## [INSTRUCTION]
Would you go through the records below and copy each line with the string "source"?

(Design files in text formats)
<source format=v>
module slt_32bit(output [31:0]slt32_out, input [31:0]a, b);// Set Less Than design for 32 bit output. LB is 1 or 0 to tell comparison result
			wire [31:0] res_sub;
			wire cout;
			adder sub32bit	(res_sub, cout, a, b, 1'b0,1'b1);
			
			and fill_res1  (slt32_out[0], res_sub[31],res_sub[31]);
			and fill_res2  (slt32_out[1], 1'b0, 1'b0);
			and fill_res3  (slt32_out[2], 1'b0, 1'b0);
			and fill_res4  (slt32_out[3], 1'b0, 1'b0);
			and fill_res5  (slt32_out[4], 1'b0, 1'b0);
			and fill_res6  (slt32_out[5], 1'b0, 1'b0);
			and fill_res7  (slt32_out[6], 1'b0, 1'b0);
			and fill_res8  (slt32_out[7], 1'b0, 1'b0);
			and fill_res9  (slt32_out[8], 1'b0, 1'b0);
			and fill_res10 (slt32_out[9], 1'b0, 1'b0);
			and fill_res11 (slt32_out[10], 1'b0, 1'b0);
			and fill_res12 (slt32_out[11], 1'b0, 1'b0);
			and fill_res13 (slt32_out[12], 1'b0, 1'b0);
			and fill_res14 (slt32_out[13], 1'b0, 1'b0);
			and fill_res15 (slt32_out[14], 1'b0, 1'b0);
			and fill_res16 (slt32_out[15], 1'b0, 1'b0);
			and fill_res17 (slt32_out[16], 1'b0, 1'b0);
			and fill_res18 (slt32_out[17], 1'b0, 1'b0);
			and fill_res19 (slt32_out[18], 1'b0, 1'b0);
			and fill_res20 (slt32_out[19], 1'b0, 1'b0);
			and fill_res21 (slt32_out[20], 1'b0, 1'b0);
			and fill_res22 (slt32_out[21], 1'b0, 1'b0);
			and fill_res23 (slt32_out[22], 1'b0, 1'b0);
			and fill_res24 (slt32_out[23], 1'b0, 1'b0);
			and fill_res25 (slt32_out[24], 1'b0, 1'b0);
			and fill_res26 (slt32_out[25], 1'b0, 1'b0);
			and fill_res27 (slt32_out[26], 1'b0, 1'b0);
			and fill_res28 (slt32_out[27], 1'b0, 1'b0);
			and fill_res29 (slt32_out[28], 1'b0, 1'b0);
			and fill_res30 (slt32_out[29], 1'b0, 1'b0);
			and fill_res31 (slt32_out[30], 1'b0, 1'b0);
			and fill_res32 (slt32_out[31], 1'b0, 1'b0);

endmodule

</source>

--

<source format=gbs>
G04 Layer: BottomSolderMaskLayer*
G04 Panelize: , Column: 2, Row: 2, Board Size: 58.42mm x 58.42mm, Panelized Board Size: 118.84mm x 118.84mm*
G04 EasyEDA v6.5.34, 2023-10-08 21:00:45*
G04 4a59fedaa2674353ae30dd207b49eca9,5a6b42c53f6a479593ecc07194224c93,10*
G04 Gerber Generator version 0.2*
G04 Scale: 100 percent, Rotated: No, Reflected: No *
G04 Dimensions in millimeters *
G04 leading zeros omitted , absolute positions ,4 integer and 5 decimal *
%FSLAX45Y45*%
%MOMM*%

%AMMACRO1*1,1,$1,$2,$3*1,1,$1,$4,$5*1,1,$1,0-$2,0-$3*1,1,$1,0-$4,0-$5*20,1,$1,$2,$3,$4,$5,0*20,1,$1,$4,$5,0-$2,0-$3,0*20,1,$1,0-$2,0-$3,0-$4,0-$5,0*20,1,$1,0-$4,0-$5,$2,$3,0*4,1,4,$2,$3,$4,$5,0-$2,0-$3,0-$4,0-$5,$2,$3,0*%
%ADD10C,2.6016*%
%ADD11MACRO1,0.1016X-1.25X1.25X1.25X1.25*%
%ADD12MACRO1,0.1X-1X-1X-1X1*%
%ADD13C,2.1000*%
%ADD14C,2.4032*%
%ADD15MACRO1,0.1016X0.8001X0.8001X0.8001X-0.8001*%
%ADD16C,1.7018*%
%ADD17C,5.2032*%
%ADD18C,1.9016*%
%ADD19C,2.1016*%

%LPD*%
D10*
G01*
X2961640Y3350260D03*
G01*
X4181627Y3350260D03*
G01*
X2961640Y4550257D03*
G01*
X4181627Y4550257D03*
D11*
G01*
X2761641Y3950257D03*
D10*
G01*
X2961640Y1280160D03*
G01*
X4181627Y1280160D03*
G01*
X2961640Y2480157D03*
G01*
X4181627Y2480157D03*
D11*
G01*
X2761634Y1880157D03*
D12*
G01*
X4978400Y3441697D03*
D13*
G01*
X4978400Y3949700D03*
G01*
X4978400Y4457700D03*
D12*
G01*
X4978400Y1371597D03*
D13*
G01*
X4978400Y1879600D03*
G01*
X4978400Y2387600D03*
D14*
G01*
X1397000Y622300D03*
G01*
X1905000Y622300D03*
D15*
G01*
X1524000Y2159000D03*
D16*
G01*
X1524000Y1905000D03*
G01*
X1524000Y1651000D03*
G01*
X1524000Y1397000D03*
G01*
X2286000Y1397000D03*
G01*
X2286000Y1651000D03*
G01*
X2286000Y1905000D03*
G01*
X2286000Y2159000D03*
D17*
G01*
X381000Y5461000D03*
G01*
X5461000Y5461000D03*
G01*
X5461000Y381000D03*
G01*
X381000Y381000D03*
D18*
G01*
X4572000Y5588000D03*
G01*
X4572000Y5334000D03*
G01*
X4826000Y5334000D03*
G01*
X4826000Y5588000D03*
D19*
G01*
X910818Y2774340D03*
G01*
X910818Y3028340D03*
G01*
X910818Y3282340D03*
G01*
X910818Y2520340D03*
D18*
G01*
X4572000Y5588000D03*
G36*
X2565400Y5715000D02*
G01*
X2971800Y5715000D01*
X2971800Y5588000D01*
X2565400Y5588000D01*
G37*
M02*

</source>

## [WRITTEN RESPONSE]
<source format=v>
</source>
<source format=gbs>
</source>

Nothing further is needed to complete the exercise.